Most recently, in his concurrence in Sackett v. EPA, Justice Thomas pointed to the Northwest Ordinance in describing how the Ordinance illuminates the original meaning of the Commerce Clause. As Justice Thomas tells it, the Ordinance signaled a consequential shift from English common law in the American understanding of “navigability,” affecting the scope of Congress’s “narrow but deep” authority over waters.

In addition to its appearance in Supreme Court opinions, the Northwest Ordinance has made its way into influential constitutional law scholarship. In one ongoing debate, Julian Mortenson and Nicholas Bagley have cited the Northwest Ordinance as evidence that the nondelegation doctrine—a doctrine that many understand to be about prohibiting Congress from delegating legislative power to another branch of the federal government—is inconsistent with the original meaning of the Constitution. In their telling, the First Congress’s continuance of the Northwest Ordinance “conveyed [to the territorial governor and judges] standardless discretion to craft the entire body of laws for the territories,” therefore providing evidence of delegation at the founding. As I have argued elsewhere, the invocation of the Northwest Ordinance in this context may actually help to clarify the nondelegation debate in a different way.

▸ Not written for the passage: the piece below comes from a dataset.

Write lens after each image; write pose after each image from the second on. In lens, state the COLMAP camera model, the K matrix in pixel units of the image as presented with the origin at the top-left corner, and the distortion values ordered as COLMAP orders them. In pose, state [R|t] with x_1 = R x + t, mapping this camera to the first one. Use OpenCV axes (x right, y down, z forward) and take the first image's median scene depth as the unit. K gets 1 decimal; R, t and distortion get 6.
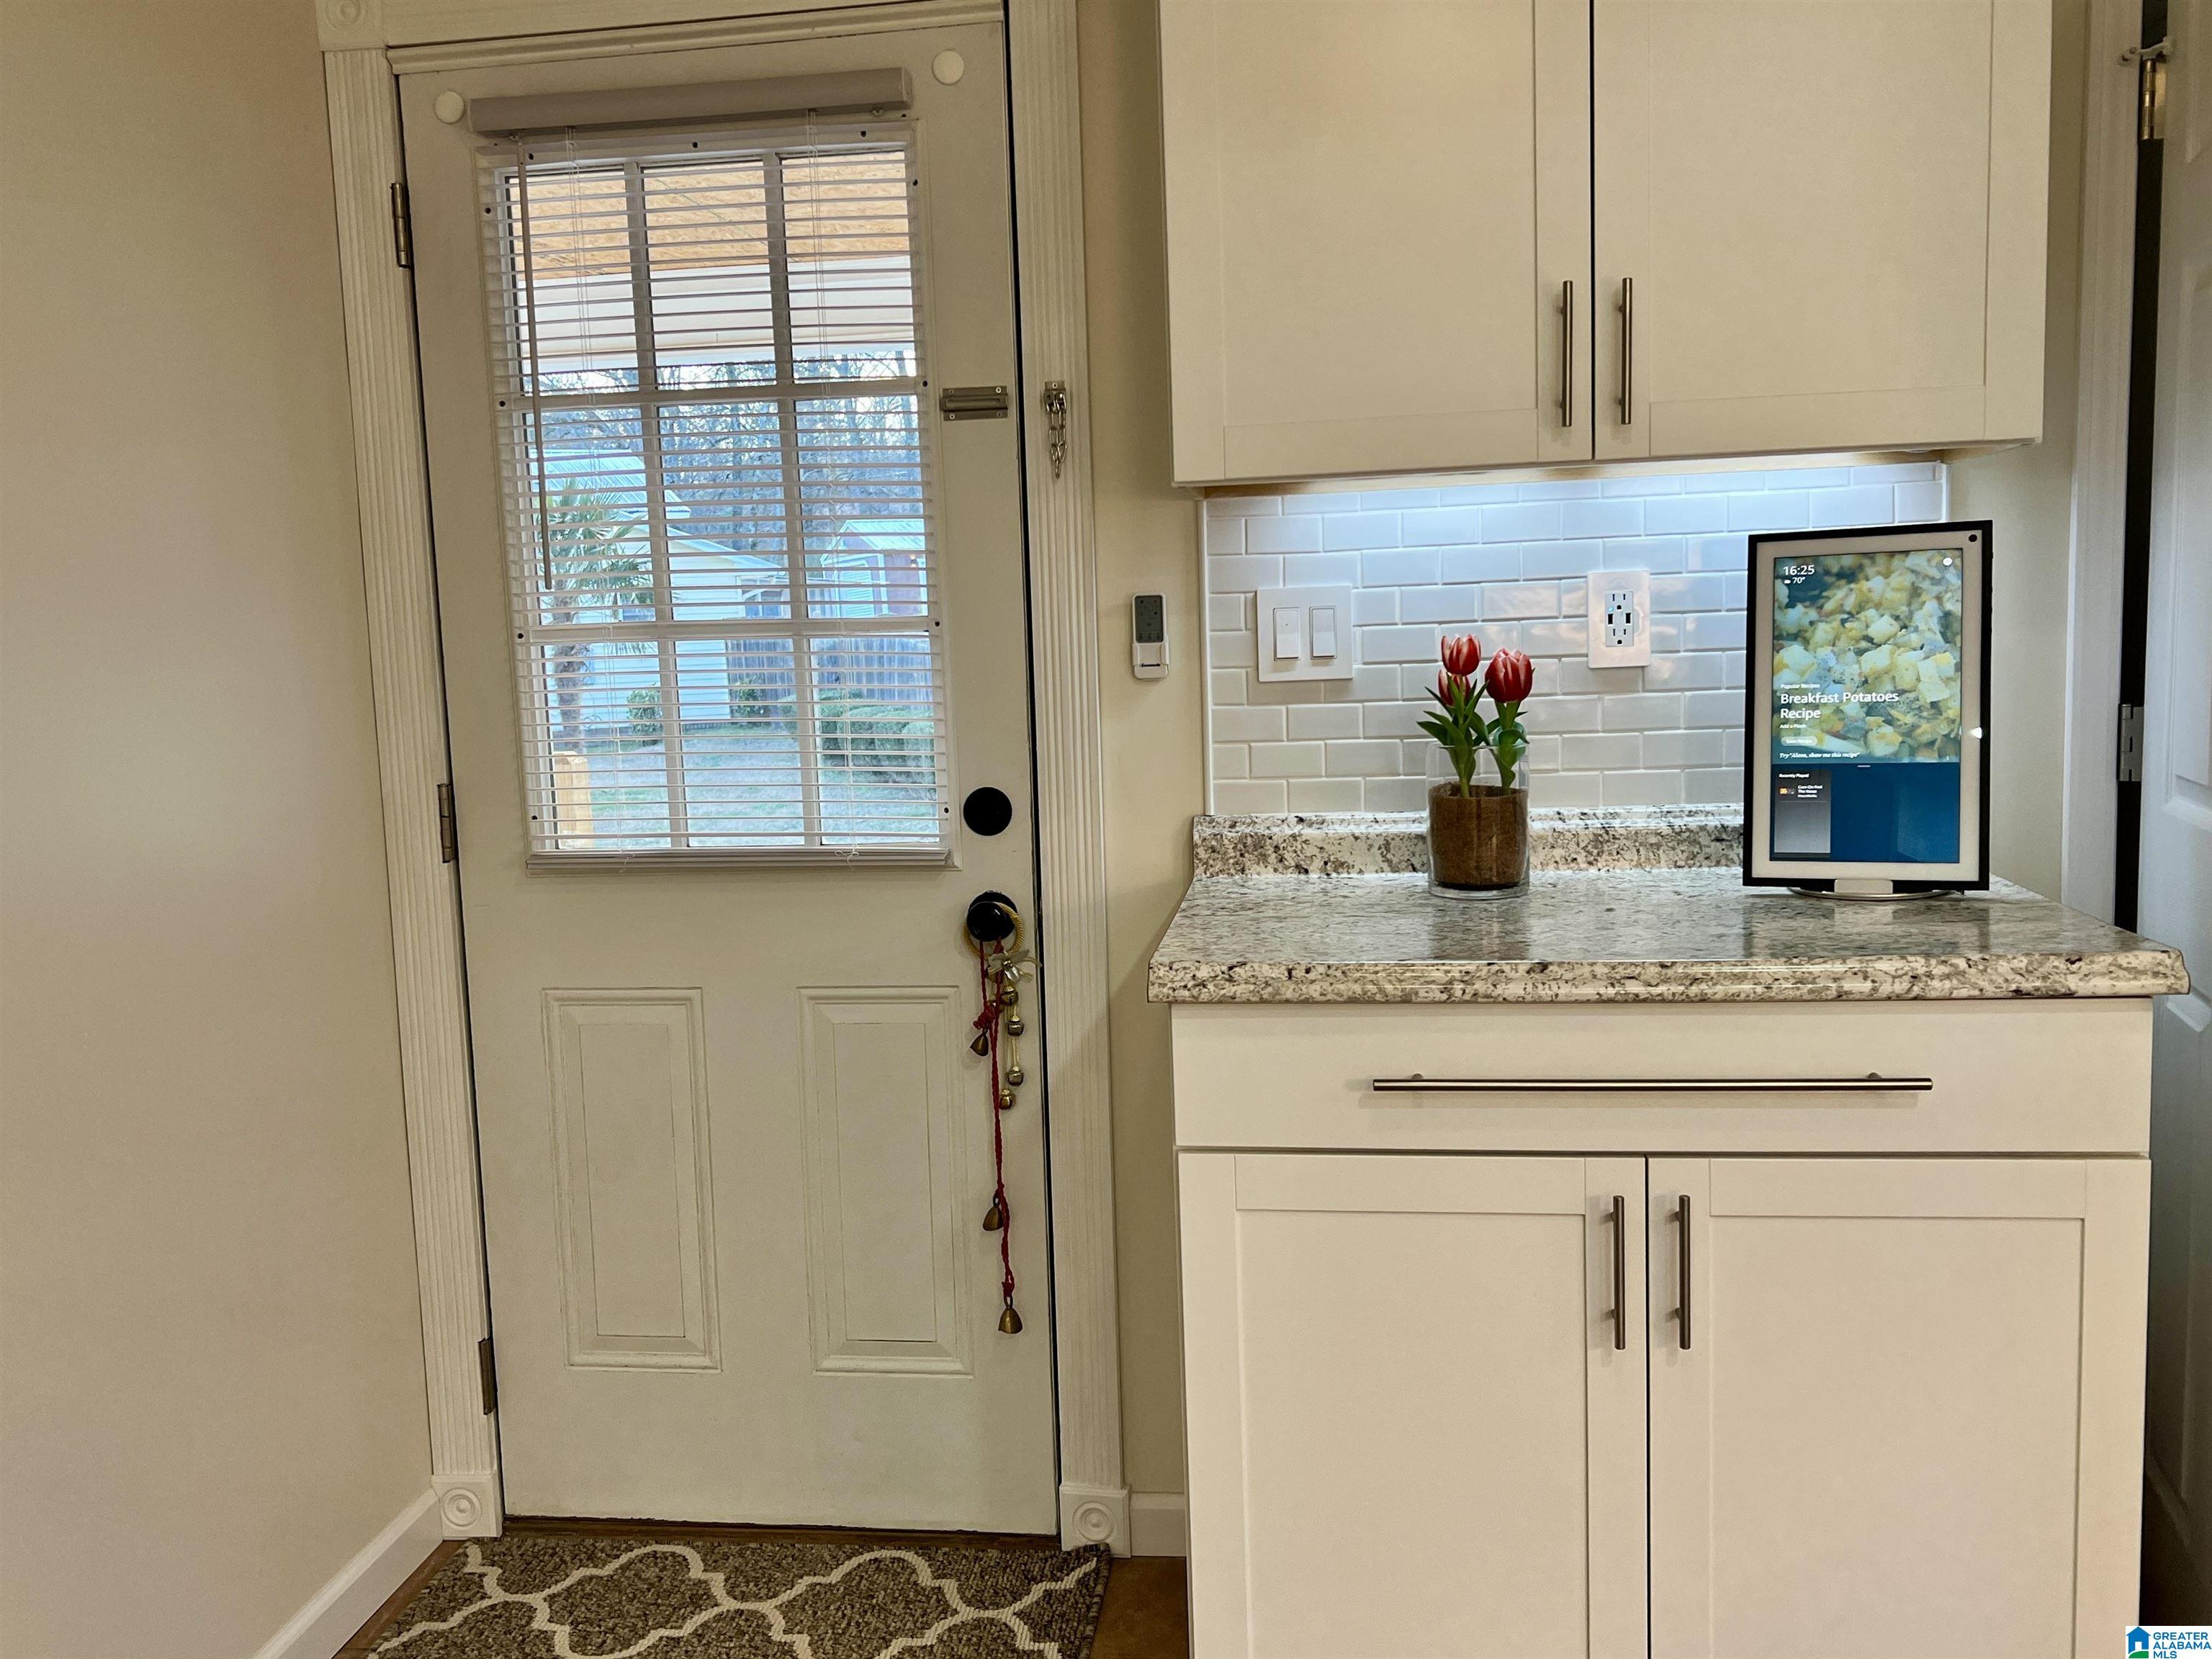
lens RADIAL K [[1913.3, 0, 1096.2], [0, 1913.3, 823.3], [0, 0, 1]] dist [0.052874, -0.085706]
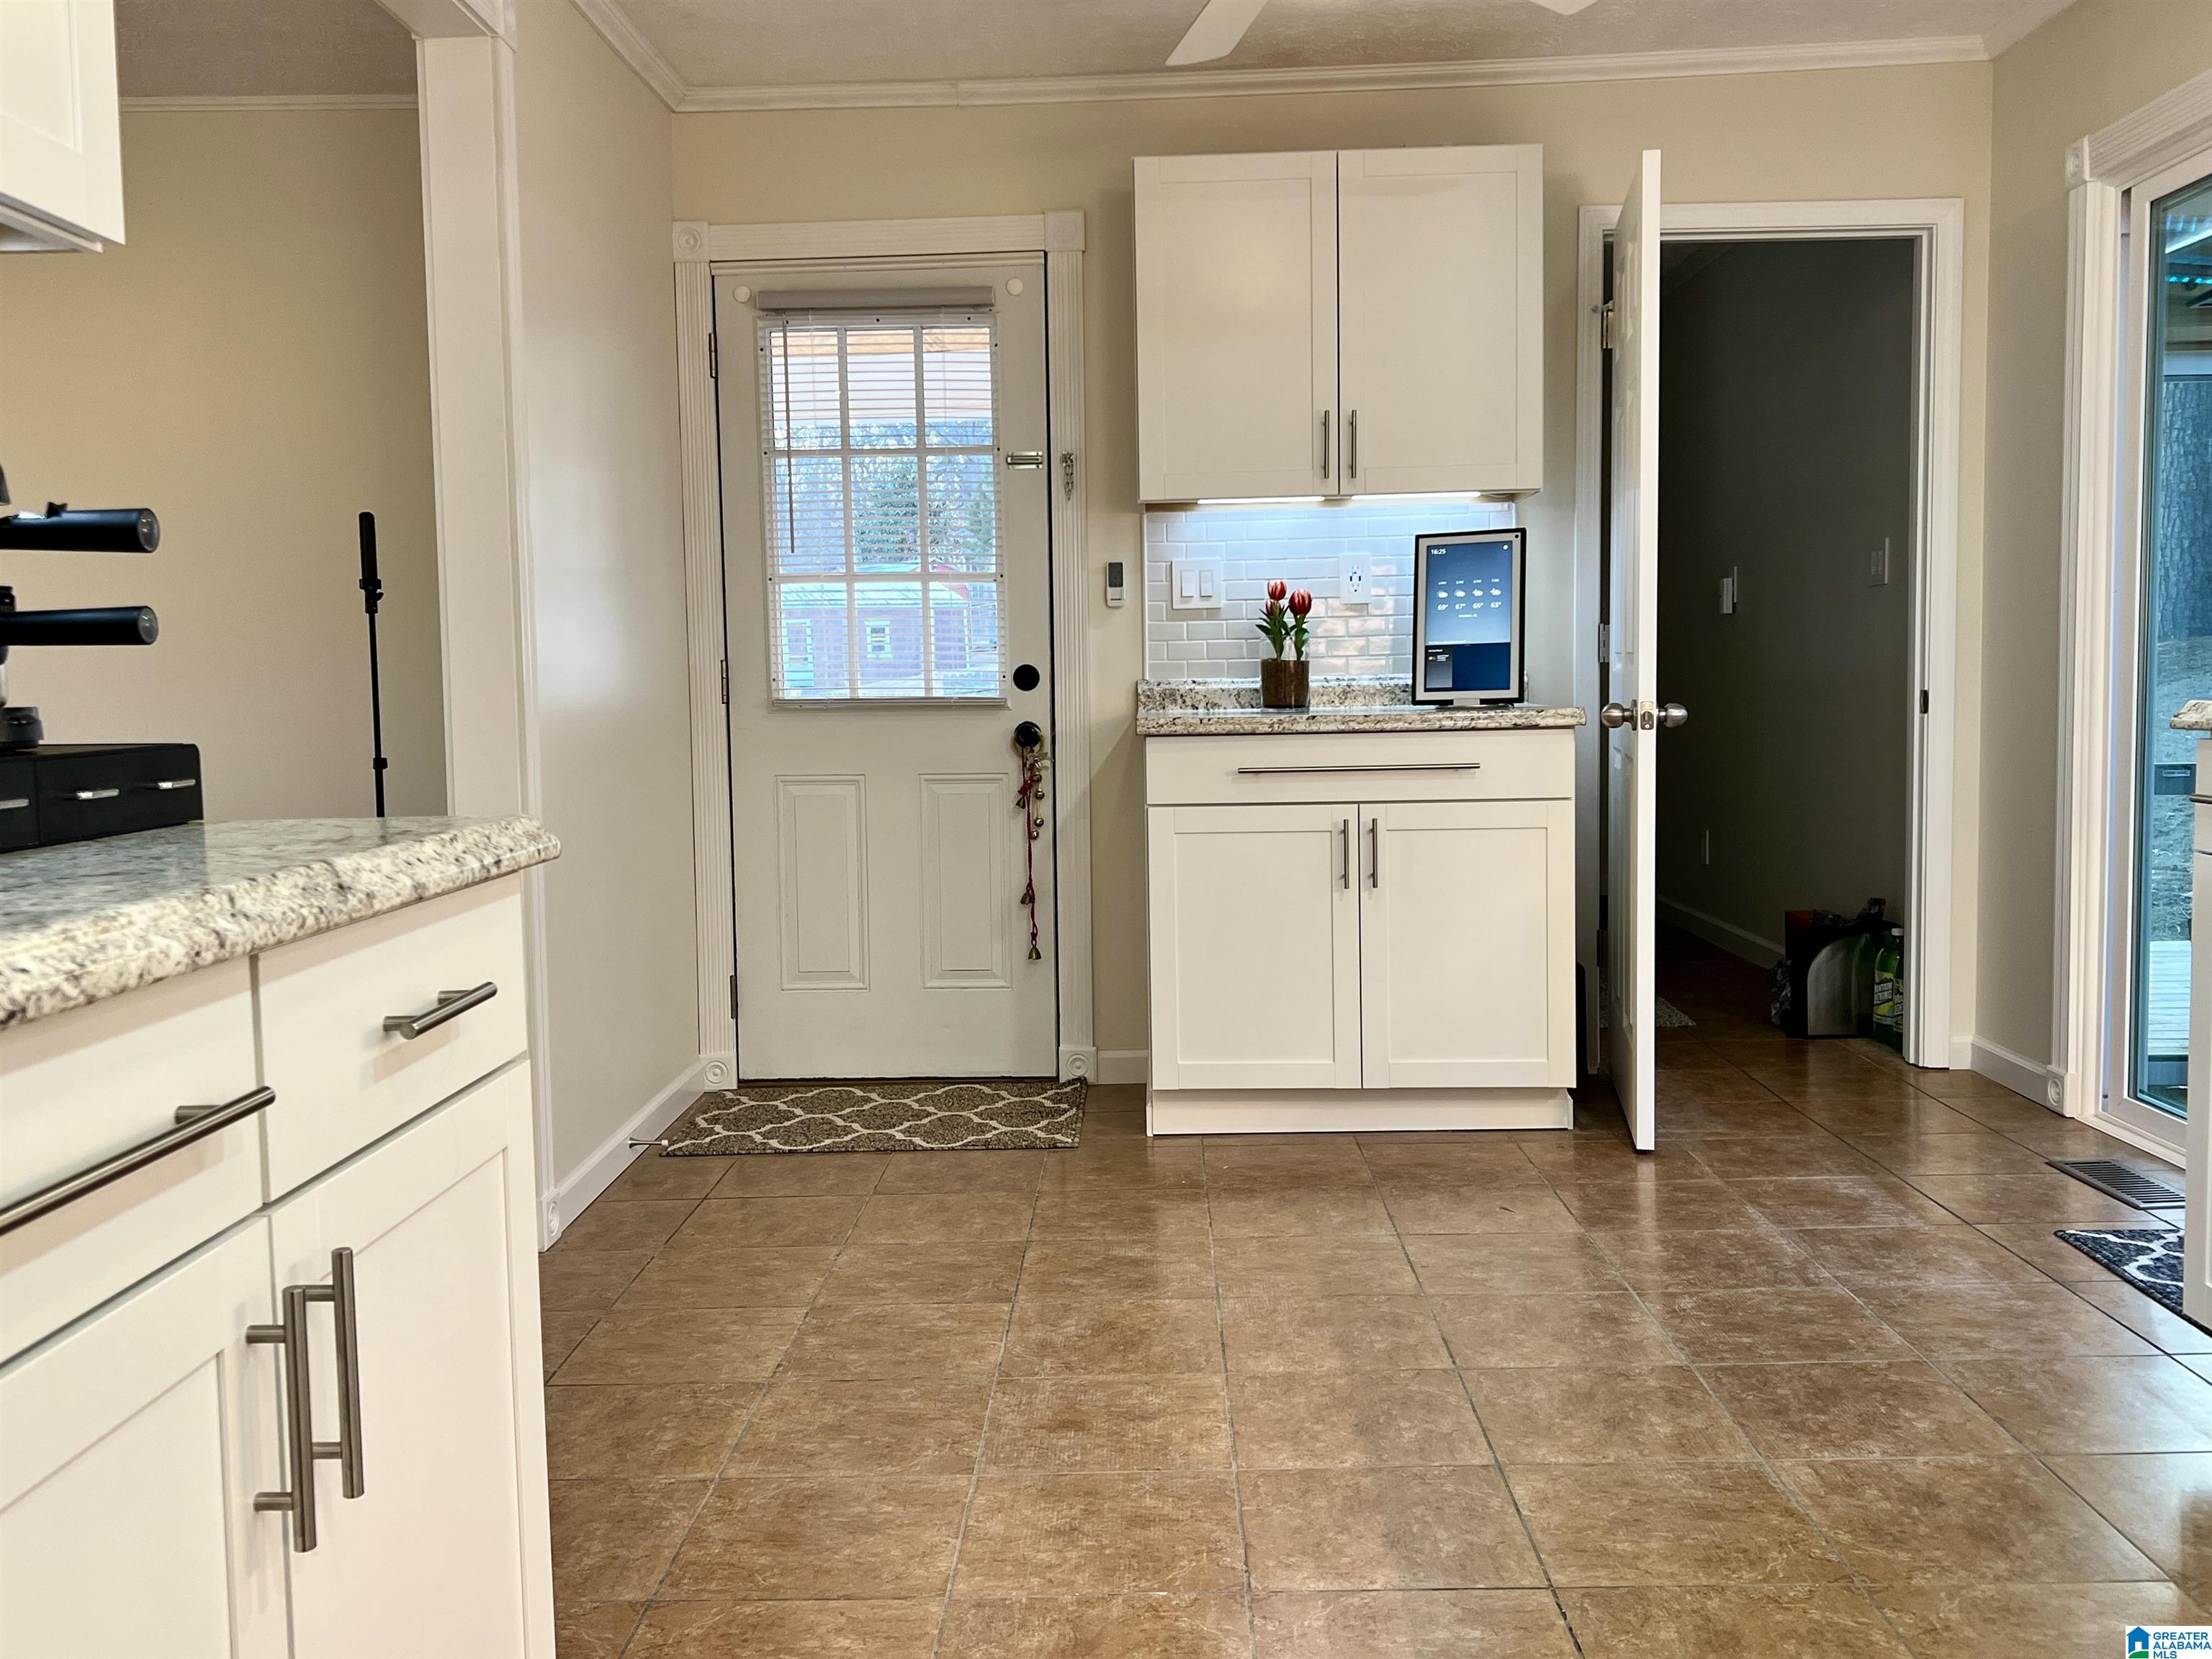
lens RADIAL K [[1913.3, 0, 1101.9], [0, 1913.3, 830.4], [0, 0, 1]] dist [0.052874, -0.085706]
pose [[0.994849, 0.010381, 0.100830, -0.177792], [-0.006794, 0.999334, -0.035859, 0.218505], [-0.101136, 0.034989, 0.994257, -0.895946]]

When commentators discuss the nondelegation doctrine, they are usually talking about the “Article I” nondelegation doctrine: the principle that Article I’s vesting of “[a]ll legislative Powers herein granted” in Congress precludes congressional delegation of any Article I-enumerated powers to the executive or judicial branch. But the legislative power pursuant to which Congress continued the Northwest Ordinance was neither granted in nor vested by Article I. Rather, Congress was acting pursuant to its authority under the Property Clause in Article IV of the Constitution (which does not use the word “vested”) “to make all needful Rules and Regulations respecting the Territory.”

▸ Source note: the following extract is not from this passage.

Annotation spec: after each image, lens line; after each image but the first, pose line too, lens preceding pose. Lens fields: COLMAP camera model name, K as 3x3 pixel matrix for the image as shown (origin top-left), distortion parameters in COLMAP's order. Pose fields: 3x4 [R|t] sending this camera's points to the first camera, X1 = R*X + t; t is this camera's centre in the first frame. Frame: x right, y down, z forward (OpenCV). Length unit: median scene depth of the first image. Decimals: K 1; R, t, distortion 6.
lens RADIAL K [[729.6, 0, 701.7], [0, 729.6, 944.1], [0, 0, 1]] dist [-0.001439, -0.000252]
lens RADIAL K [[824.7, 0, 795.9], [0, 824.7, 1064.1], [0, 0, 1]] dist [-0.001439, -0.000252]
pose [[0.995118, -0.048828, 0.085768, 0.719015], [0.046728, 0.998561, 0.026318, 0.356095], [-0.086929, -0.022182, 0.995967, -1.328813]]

Thus, while the Ordinance can maybe help clarify whether the Property Clause embodies a principle of nondelegation, it is inapposite to the Article I nondelegation debates. The Northwest Ordinance example in fact reveals that the Article I nondelegation doctrine is merely a component part of a broader nondelegation principle. In forthcoming scholarly work, for example, I uncover what I call the “Bill of Rights Nondelegation Doctrine,” identifying a line of cases in which the Supreme Court has applied something like a principle of nondelegation in Bill of Rights cases to declare statutes, ordinances, and even warrants unconstitutional.

For originalists, the Northwest Ordinance has especially enduring relevance. To understand the foundations of our Constitution, all should study this important piece of legislation. It remains woven into the fabric of our law, and it sheds light on the original understanding of our founding document.